Edwards pleaded not guilty yesterday at his arraignment after having spent Thursday night in a cell at the North Andover police station. He was charged with counterfeit checks, larceny over $250, forgery and uttering false documents. Edwards was released on his personal recognizance and is due back in court next month.
Police are working with U.S. Secret Service agents in an investigation that could lead to more arrests.
The North Andover woman is the only Merrimack Valley resident known to have received a counterfeit check.
"We've found people fall for scams like this before, but this is the first time we've been able to make an arrest with this type of scheme," Gallagher said.
"Had we not been able solve this case in time ... our resident would have lost the money and certified real checks would have wound up in Nigeria beyond our grasp," he said.
Police would not identify the victim, who they said got caught up in the scam after trying to sell an instrument over the Internet site, Craigslist.
The woman told police she received an e-mail from a person who claimed to be a Georgia resident who was interested in buying the instrument. The man told her he would send a check for $2,700 even though the agreed upon sales price was for $200, police said.
"She gets a $2,700 check from a New Jersey company that was sent through UPS with a tracking number," Gallagher said.
"The instructions were to have Western Union money transfers for $1,000, $1,000 and $400 (written off the $2,700 deposit) and to ship the instrument and the checks to another person," he said.
"Our investigation revealed that the victims' checks were going to be sent over to Nigeria and that Mr. Edwards would keep 10 percent of value of these checks, which were legitimate U.S. checks.
The counterfeit checks allegedly generated by Edwards appeared legitimate — generated with real companies, including Microsoft and two other companies in New Jersey and Pennsylvania, and they included proper bank and routing numbers, according to police.
Officer Gilligan met with the woman on Wednesday after receiving the complaint of possible Internet fraud. The officer contacted Edwards and interviewed him Thursday at the station, where he was arrested. The counterfeit check had not cleared the bank and police were able to put a hold on the shipment of the legitimate checks and the instrument that were shipped to Edwards.
North Andover police receive reports each week of various Internet scams. Gallagher estimates that about a dozen people a year lose money.
"The officers did a fantastic job, with the assistance of Secret Service," Gallagher said.

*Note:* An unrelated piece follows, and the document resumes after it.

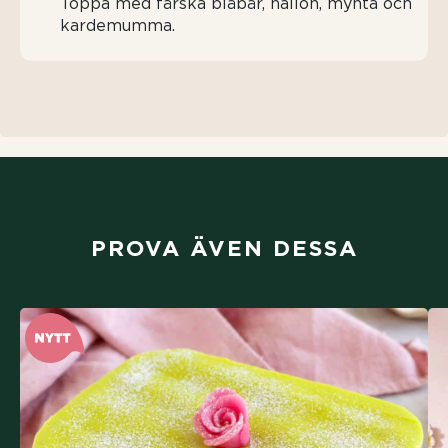
Toppa med färska blåbär, hallon, mynta och
kardemumma.
PROVA ÄVEN DESSA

"We were able to identify the IP (Internet provider) address as New Jersey. Generally, the money is out of the country on something like this before you figure out the IP address," he said.
In a typical "Nigerian scam," a person receives an e-mail advising them they can receive some money if they provide them with a payment up front and personal account information. The most popular tells of a Nigerian dignitary offering a cash reward to help him or her get money out of the country.